**What to do**. Using the records below, write out again exactly the lines that begin at the line containing "Nakonec není možné opomenout" and end at the line containing "싶어지는 공간과 시간을 만들어갑니다.", and no other lines.

The data Block Start

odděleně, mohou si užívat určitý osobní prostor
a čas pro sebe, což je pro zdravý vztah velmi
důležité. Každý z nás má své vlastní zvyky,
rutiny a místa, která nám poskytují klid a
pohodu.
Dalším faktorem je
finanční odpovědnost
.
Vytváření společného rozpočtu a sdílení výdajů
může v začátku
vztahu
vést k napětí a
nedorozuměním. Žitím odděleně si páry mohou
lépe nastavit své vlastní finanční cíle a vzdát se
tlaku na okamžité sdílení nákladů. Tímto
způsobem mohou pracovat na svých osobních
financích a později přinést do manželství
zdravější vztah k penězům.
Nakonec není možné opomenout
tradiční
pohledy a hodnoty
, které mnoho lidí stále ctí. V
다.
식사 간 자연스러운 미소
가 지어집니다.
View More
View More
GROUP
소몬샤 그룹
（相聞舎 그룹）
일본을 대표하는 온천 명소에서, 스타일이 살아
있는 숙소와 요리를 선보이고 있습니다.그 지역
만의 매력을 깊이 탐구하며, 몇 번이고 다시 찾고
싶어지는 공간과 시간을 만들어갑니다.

The data Block End
The data Block Start

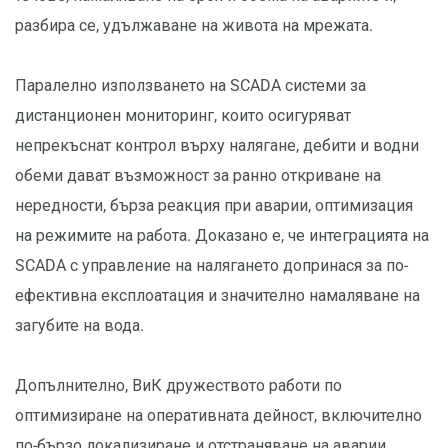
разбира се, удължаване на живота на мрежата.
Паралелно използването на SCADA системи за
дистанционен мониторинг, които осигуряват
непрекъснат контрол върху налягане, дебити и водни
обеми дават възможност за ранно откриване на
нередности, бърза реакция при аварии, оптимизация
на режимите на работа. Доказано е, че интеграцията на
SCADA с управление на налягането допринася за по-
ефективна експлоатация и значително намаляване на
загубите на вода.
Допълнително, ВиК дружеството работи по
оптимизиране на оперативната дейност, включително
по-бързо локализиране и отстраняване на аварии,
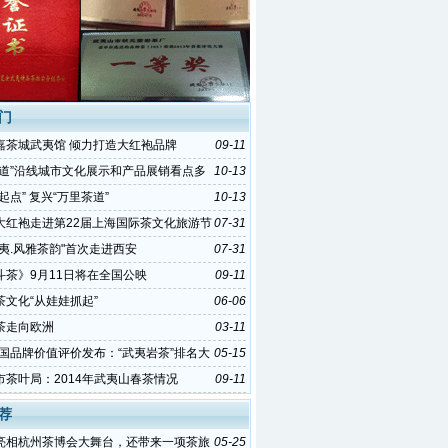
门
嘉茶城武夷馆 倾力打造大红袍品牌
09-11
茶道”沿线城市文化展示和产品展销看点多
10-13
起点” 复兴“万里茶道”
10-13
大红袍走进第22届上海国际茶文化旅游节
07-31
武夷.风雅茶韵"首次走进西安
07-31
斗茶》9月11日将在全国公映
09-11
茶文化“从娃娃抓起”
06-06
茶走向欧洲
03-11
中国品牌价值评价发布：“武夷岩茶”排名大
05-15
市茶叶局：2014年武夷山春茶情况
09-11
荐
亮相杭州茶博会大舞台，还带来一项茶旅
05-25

The data Block End
The data Block Start

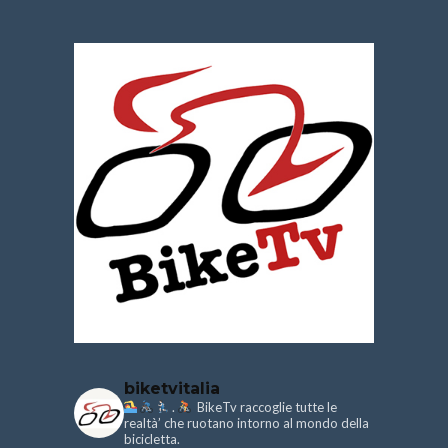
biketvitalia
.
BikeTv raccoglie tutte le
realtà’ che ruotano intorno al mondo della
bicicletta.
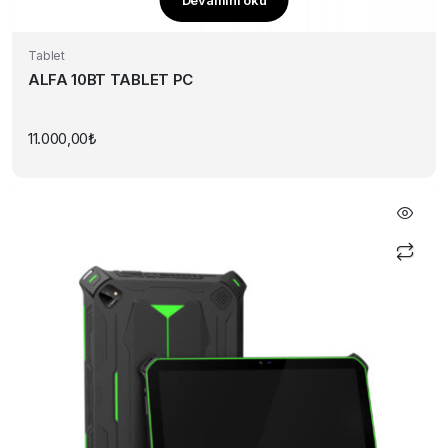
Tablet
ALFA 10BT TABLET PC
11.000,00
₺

The data Block End

**Solution**.
Nakonec není možné opomenout
tradiční
pohledy a hodnoty
, které mnoho lidí stále ctí. V
다.
식사 간 자연스러운 미소
가 지어집니다.
View More
View More
GROUP
소몬샤 그룹
（相聞舎 그룹）
일본을 대표하는 온천 명소에서, 스타일이 살아
있는 숙소와 요리를 선보이고 있습니다.그 지역
만의 매력을 깊이 탐구하며, 몇 번이고 다시 찾고
싶어지는 공간과 시간을 만들어갑니다.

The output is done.